[CUDA] Max local mem size check should return OUT_OF_RESOURCES
Building on top of https://github.com/intel/llvm/pull/12604 + https://github.com/oneapi-src/unified-runtime/pull/1318 which adds handleOutOfResources to dpcpp and returns UR_RESULT_ERROR_OUT_OF_RESOURCES, the local mem size check:
https://github.com/oneapi-src/unified-runtime/blob/f086f369cab557bf2a589e22bfc37e18d7de5fa8/source/adapters/cuda/enqueue.cpp#L294-L298
should also return UR_RESULT_ERROR_OUT_OF_RESOURCES and have dedicated error handling case added in handleOutOfResources.
Right now submitting a kernel with too large local mem size results in:
Native API failed. Native API returns: -996 (The plugin has emitted a backend specific error)

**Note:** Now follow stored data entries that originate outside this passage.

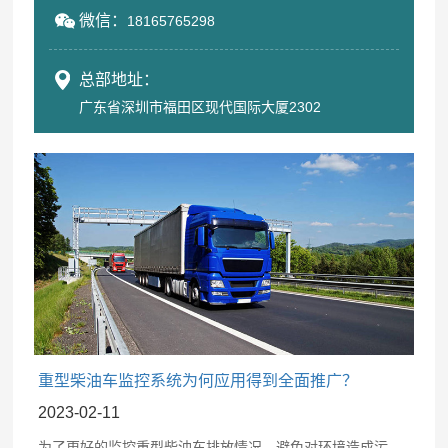
微信：
18165765298
总部地址：
广东省深圳市福田区现代国际大厦2302
重型柴油车监控系统为何应用得到全面推广？
2023-02-11
为了更好的监控重型柴油车排放情况，避免对环境造成污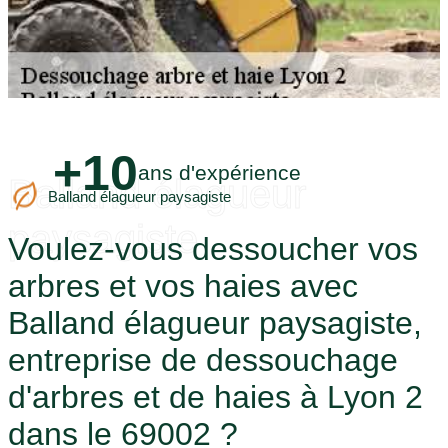
+10
ans d'expérience
Balland élagueur
Balland élagueur paysagiste
paysagiste
Voulez-vous dessoucher vos
arbres et vos haies avec
Balland élagueur paysagiste,
entreprise de dessouchage
d'arbres et de haies à Lyon 2
dans le 69002 ?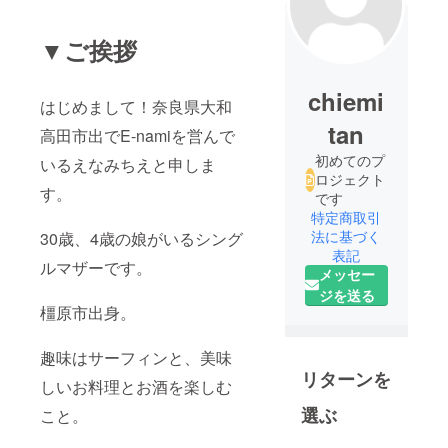
▼ご挨拶
chiemi
はじめまして！奈良県大和
tan
高田市出でE-namiを営んで
初めてのプ
いるえなみちえと申しま
ロジェクト
す。
です
特定商取引
法に基づく
30歳、4歳の娘がいるシング
表記
ルマザーです。
メッセー
ジを送る
橿原市出身。
趣味はサーフィンと、美味
リターンを
しいお料理とお酒を楽しむ
選ぶ
こと。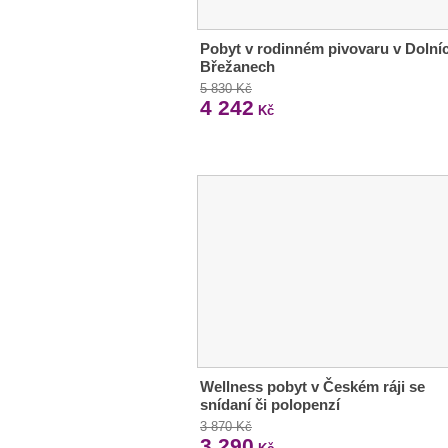
Pobyt v rodinném pivovaru v Dolní
Břežanech
5 830 Kč
4 242
Kč
Wellness pobyt v Českém ráji se
snídaní či polopenzí
3 870 Kč
3 290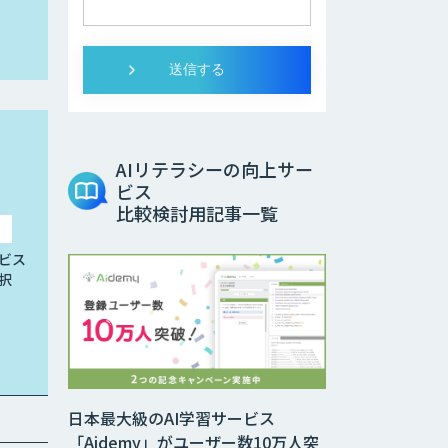
AIリテラシーの向上サー
ビス
比較検討用記事一覧
ビス
択
日本最大級のAI学習サービス
「Aidemy」がユーザー数10万人突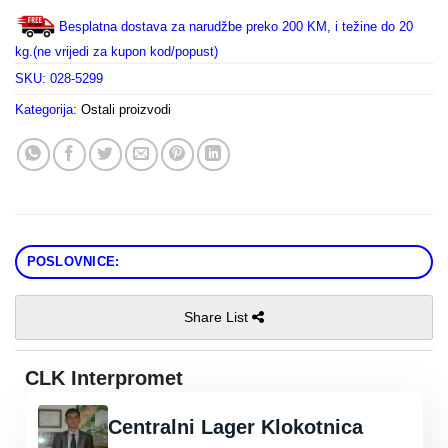
Besplatna dostava za narudžbe preko 200 KM, i težine do 20
kg.(ne vrijedi za kupon kod/popust)
SKU:
028-5299
Kategorija:
Ostali proizvodi
POSLOVNICE:
Share List
CLK Interpromet
Centralni Lager Klokotnica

Excessive allocation of local memory on the device
-996 (The plugin has emitted a backend specific error)
which does contain a helpful exception message, but wrapped in generic and confusing "backend specific error" messages and the unhelpful code -996. Having this returning ERROR_OUT_OF_RESOURCES would make it easier for us to cover in the troubleshooting guide, and for users to find it with web search engines.
@GeorgeWeb I've assigned this to you since its building on top of your PR's.